Bioinformatics Vol. 17 no. 9 2001
Pages 775-790
© 2001 Oxford University Press
A non-parametric approach to translating gene region heterogeneity associated with phenotype into location heterogeneity
Department of Biostatistics, Harvard School of Public Health, Boston, MA 02115, USA
Received on November 20, 2000
; revised on February 5, 2001
; accepted on March 13, 2001
Motivation: The analysis of genetic data poses statistical problems in the form of high dimensionality with small sample sizes. The construction of a composite gene region (sequence pair) heterogeneity measure is one technique for reducing the dimensionality of the problem. This approach however is not without cost, since the contribution of locations to observed gene region differences between groups becomes entangled in this summary measure. This is problematic since it is of scientific interest to identify locations that together depict phenotype.

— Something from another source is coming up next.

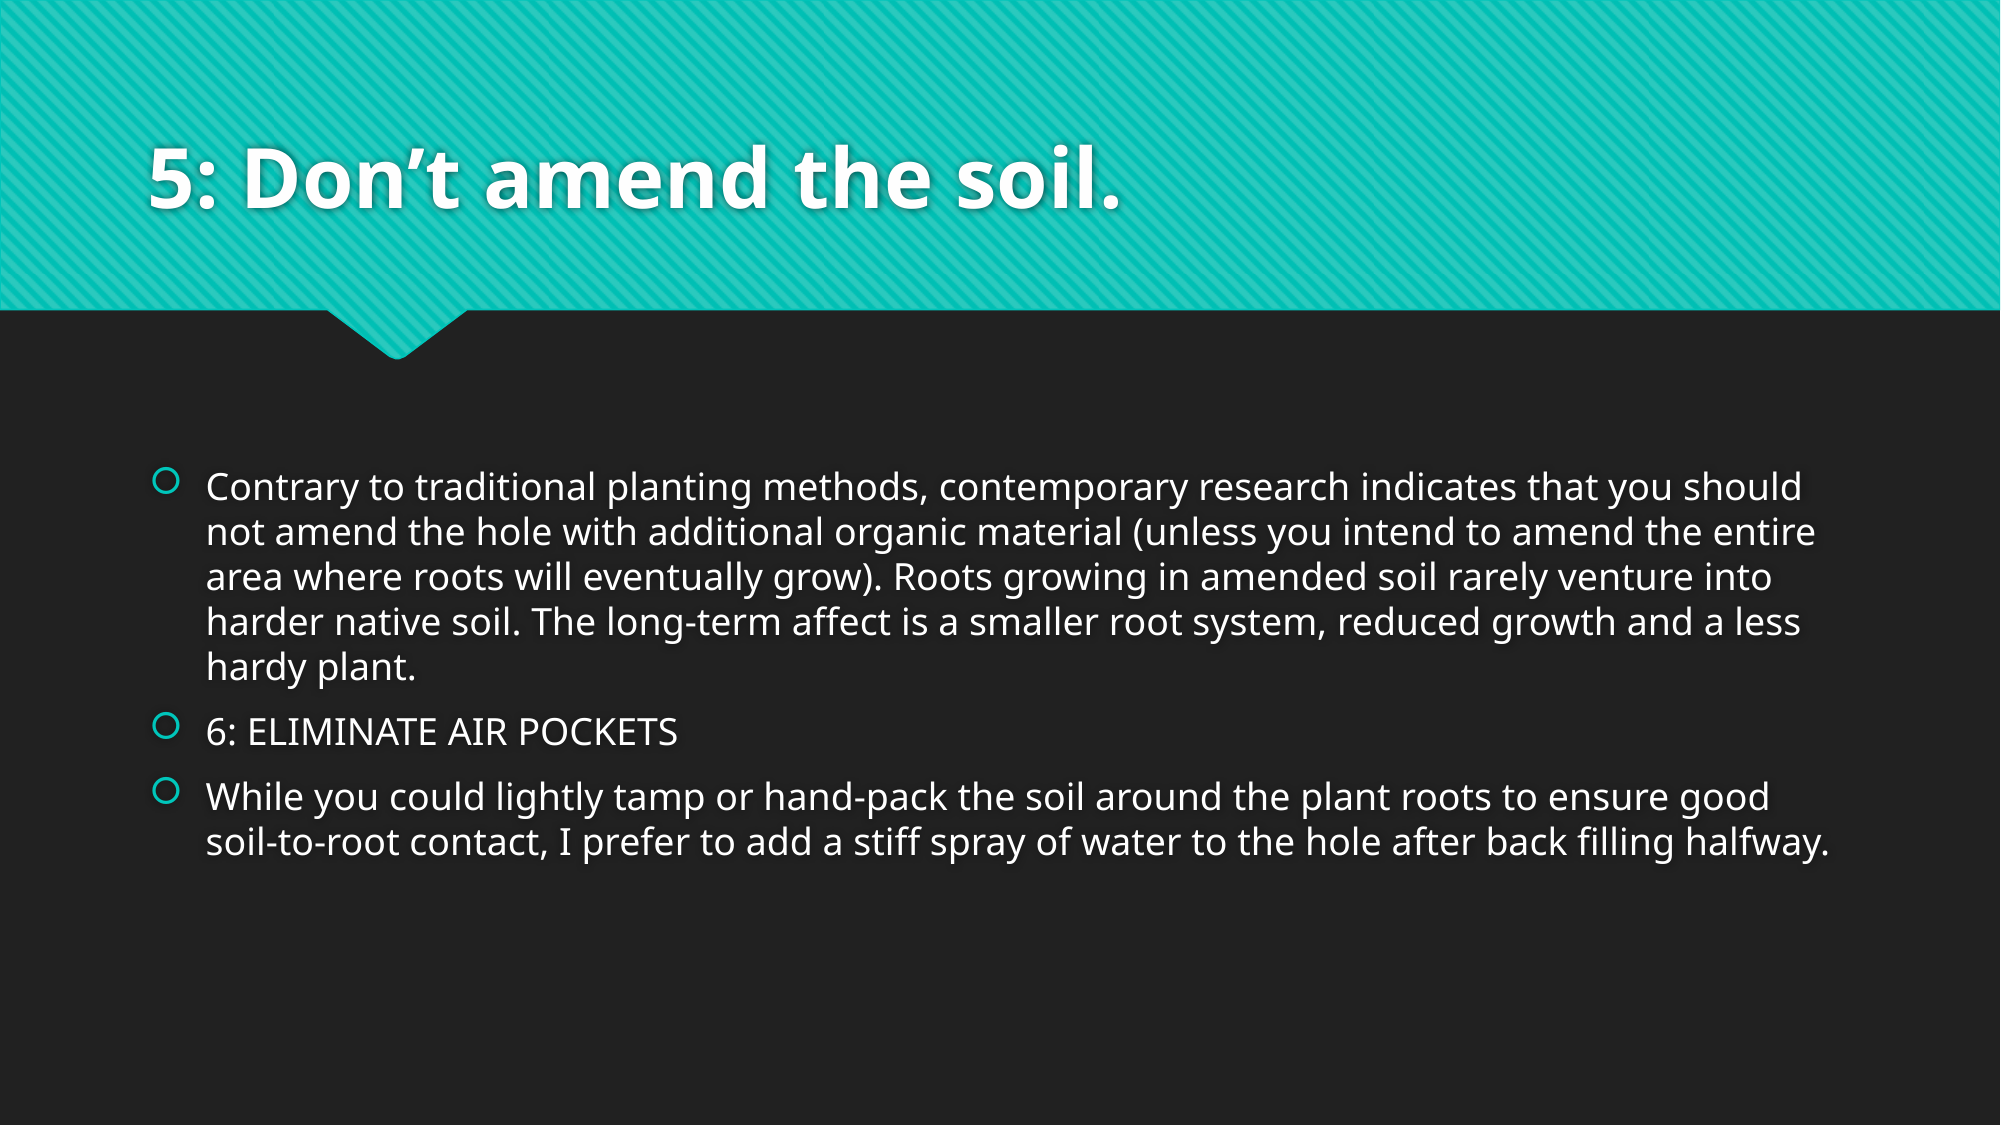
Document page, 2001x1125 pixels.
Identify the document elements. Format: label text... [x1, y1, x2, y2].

Results: A method is proposed for relating observed gene region heterogeneity back to the location level. In the spirit of a factor analysis-type setting, the approach focuses on identifying a latent variable structure among locations to explain within and between group genetic differences associated with phenotype. The method is flexible for identifying either the additive contribution from individual locations or the additive contribution from a group of locations, to observed gene region heterogeneity, depending upon the weighting scheme used in constructing a gene region heterogeneity measure. The approach is illustrated with clinical trial data, where the problem of altered HIV drug susceptibility is examined through characterizing location contributions to HIV protease gene region differences associated with a phenotypic treatment response.
Availability: The Splus (MathSoft, Inc. S-Plus 2000, Seattle, WA, 1999) developed menu-driven functions for obtaining results, GENE_ S (J.Kowalski, Harvard School of Public Health, Boston, MA 2001), is available from the author upon request.